— Так всех молодых в таком наряде…
— Я думал речь о девственницах.
— Господи, Миш, о чем мы вообще? — выглядеть разумно, когда тебя покрывает ворох фатина, а на груди все обсыпано стразами было сложно.
— О твоих суицидальных наклонностях.
— Вот именно! Моих! — я подобрала юбку и перекинула ее через локоть. — Ты к ним никакого отношения не имеешь, поэтому ауфидерзейн, гуд лак, напосаран вива ля Куба. Ферштейн?
— Нет, но плевать, — смирился Рубенской, за шесть лет привыкший к моим закидонам. — Машина на парковке, договор в бардачке.
— Ты серьезно думаешь, что я возьму эту подачку?
— Мне вообще фиолетово. Вася победил, — при этом бывший скривился. — И отдал свой выигрыш тебе. Не нравится-разбирайся с ним, а меня избавь от нытья.
— Не нравится нытьё- нечего было ломиться в мою квартиру. Не дом, а проходной двор какой-то, — посетовала я. — Ключи верни.
Рубенской показал символичный жест и вышел на лестничную площадку.
— Зачем тебе ключи от дома, где живет твоя бывшая жена? — я высунулась наружу и проследила, как Миша вразвалочку спустился к окнам на этаже.

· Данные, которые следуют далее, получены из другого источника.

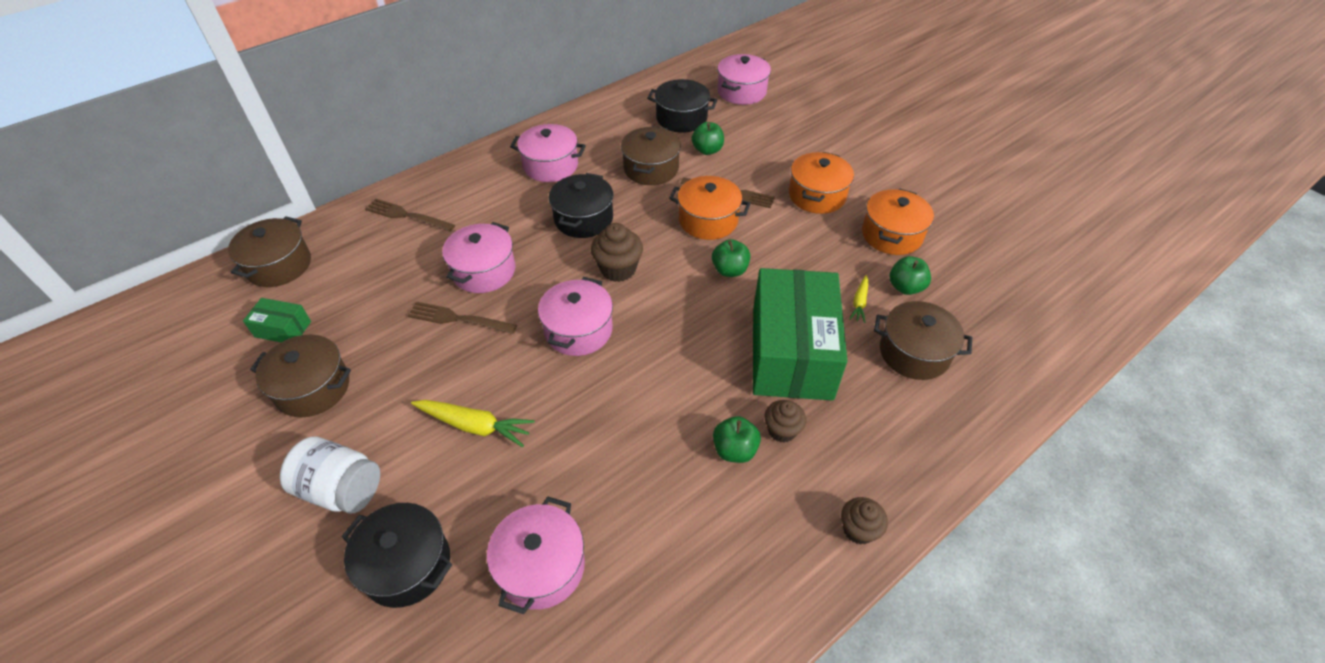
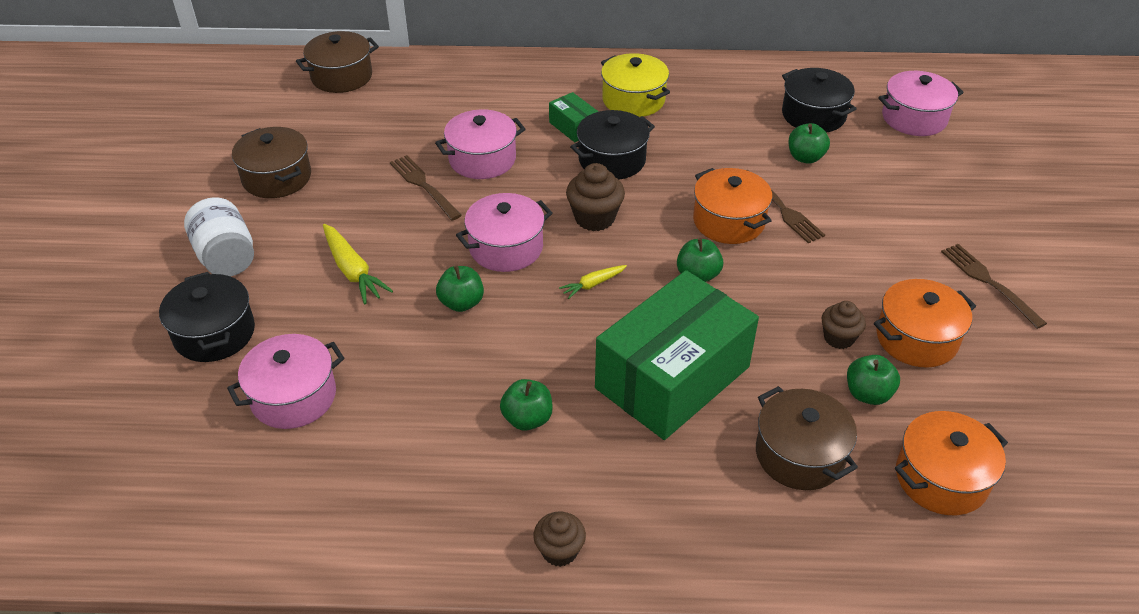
camera: 40 degrees right, 5 degrees down
(283, 329) = (299, 125): green box -> green box (573, 127)
(407, 216) = (469, 84): brown fork -> brown fork (989, 283)
(550, 165) = (633, 100): pink pot -> yellow pot
(592, 394) = (461, 303): none -> green apple
(651, 169) = (726, 147): brown pot -> none
(782, 430) = (586, 432): brown cupcake -> brown cupcake (838, 338)
(817, 195) = (875, 258): orange pot -> orange pot (941, 478)
(859, 302) = (797, 377): yellow carrot -> yellow carrot (593, 284)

— На случай, если эта жена сбрендит и раскрасит мозгами комнату.
— Ты перегрелся, Миш? — он серьезно меня суицидницей считает?
— Нет, просто ты в белом платье не нравишься.
— А на свадьбе ты был другого мнения, — ехидно напомнила я.
— Конечно, но я вырос и люблю женщин без одежды, — пошло намекнул Рубенской, а я закатила глаза.
— Миш, забери машину, по-человечески прошу. Она мне ну нужна.
— Не нужна, продай, — он флегматично пожал плечами. — На деньги купи маленькую однушку в панельке и сдавай. Тебе что деньги лишние?
Я задумалась. Он прав. Но это не отменяет факта, что моя гордость против.
— Хоть раз сделай как я говорю, — попросил он. — Или если не хочешь, продай обе машины, купи себе новый паркетник, а потом возьми ипотеку с большим первоначальным взносом, запусти квартирантов и этими деньгами закрывай платёж.